Another line is being blurred by science and unlocking the mystery of
how gemstones form. In the berillium diffusion of sapphire a whole
new era of gemstone knowledge will evolve that will further blur the
lines. Berillium is a mineral not found in natural sapphire, but
just a small amount of berillium diffused into the crystal lattice of
a sapphire drastically changes the color. What do we call a natural
stone that is changed by a man induced substance not found in the
natural stone? Is this a natural synthetic? Because we have added
something like a goldsmith adds elements to gold - Have we created an
alloy of sapphire? I do not know the answer. But, I do know that the
people treating gemstones will not stop and they will unlock the
mysteries of formation, color, and improvement of all stones. They
cannot be stopped. We are at the begining of a very exciting time in
stones. CZ’s will never be gemstones to me as I remain locked and
close minded in my own description of Gemstones and
jewelry have value which lasts for generations when combined with
exceptional cutting and metalsmithing. That’s what makes gemstrones
and fine jewelry.

Gerry Galarneau, in cooling off Arizona where many stones are being
cut in preparation for the Tucson February show. Jaspers, agates,
beryl, tourmaline, rhodochrosite, etc… Feel the love.


#2
What do we call a natural stone that is changed by a man induced
substance not found in the natural stone?  Is this a natural
synthetic? (Gerry) 

Gerry, you make some good points in my opinion, although I do not
agree with most of it. You say that a gemsteone must have three
qualities: rarity, color-clarity-size (let’s call it outlook) and
durability. Well, I read somewhere that nowadays 85 % of all American
women own a diamond.
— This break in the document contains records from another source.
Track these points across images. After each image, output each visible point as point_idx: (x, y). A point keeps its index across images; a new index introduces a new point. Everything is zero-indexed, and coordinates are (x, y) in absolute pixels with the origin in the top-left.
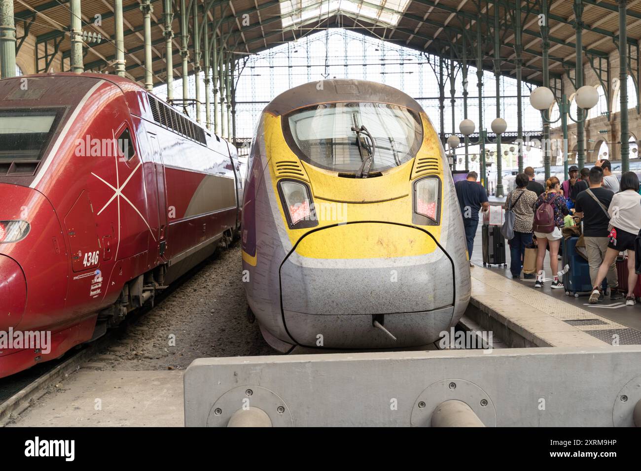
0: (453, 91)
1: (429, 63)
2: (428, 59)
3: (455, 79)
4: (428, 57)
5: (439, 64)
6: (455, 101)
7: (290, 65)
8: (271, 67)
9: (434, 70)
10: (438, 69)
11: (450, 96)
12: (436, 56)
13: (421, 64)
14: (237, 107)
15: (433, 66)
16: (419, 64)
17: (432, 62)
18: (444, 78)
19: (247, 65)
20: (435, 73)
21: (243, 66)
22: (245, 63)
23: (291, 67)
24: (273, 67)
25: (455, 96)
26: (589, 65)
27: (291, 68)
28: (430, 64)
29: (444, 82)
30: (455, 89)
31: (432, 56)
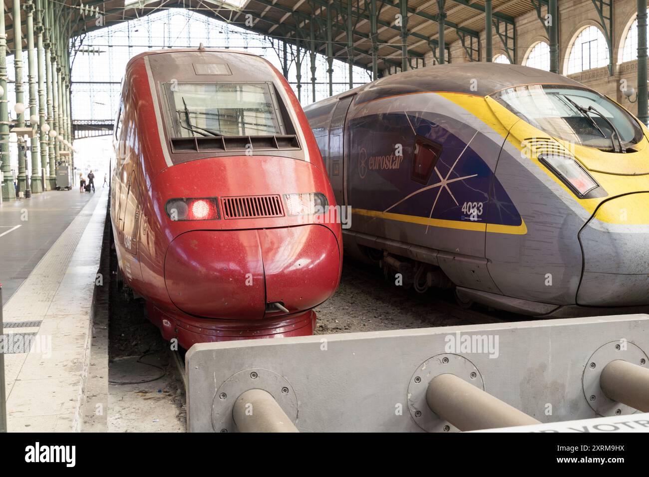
0: (299, 77)
1: (273, 47)
2: (272, 43)
3: (301, 64)
4: (272, 41)
5: (282, 49)
6: (300, 86)
7: (130, 45)
8: (109, 46)
9: (278, 55)
10: (281, 54)
11: (296, 81)
12: (280, 41)
13: (265, 48)
14: (74, 87)
15: (277, 51)
16: (263, 48)
17: (276, 46)
18: (288, 63)
19: (84, 43)
20: (279, 57)
21: (80, 44)
22: (82, 41)
23: (132, 46)
24: (112, 46)
25: (301, 82)
26: (431, 53)
27: (131, 48)
28: (274, 49)
29: (288, 67)
30: (301, 74)
31: (276, 41)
Most of these diamonds are perhaps rather poor,
still you can’t really call this rare, can you? If anything, diamonds
are everywhere. Durability? About how many years do we speak here?
Generations? Opals are a point in case here. Many don’t last
generations, even if set well. Outlook? That’s at least in part
subjective or is it not? What is a synthetic and what is a simulant?
It seems that it depends on intentions, for if I use CZ and I hold
that it is not my intention to simulate diamonds with it, it’s not a
simulant to me, but only a synthetic, while you, when looking at the
same piece, may find that I used the CZ to simulate diamonds and, so,
the CZ are simulants for you. I don’t think - witness the
(interesting btw) discussion which has been going here, to solve this
discussion by logical, rational, communicative or even semiotic (does
this expensive word creeps up here as a simulant these days?) means,
so maybe a gem is just something which a designer deems worthy to
incorporate into his/her jewelry, unless, obviously, the intrinsic
value of it is so low (paper or wood, for example), and then we could
perhaps call it a component? After all, the quality of a good
designer is to combine materials in unexpected and aesthetic ways and
good designs - as art in general - often bring something to the world
that was already there to begin with but not in this particular
constellation. The Greeks, btw, called this activity - of which only
poets were able of (witnessing the old Greek bias towards the world
of the word) to metapherein: to change what was already there to
begin with in such a way that it illuminates the soul. With this in
mind, I think it becomes pretty much irrelevant what a gem exctly is

  • i.e. what others consider to be a gem. The designer-artist will
    decide what it is through his/her creative efforts, leaving
    downtrodden paths behind - indeed, they don’t illuminate the soul nor
    the intellect. I guess that’s why some jewelry is actually just junk,
    however ‘natural’ the flashy stones it incorporates. And for what
    concerns your last point, I really liked your question. My thesis is:
    we do not live in a natural world anymore and there are no natural
    things. Even a diamond is not natural. There are no natural things.
    Best, Will

#3
What do we call a natural stone that is changed by a man induced
substance not found in the natural stone? 

You call it a treated stone of course.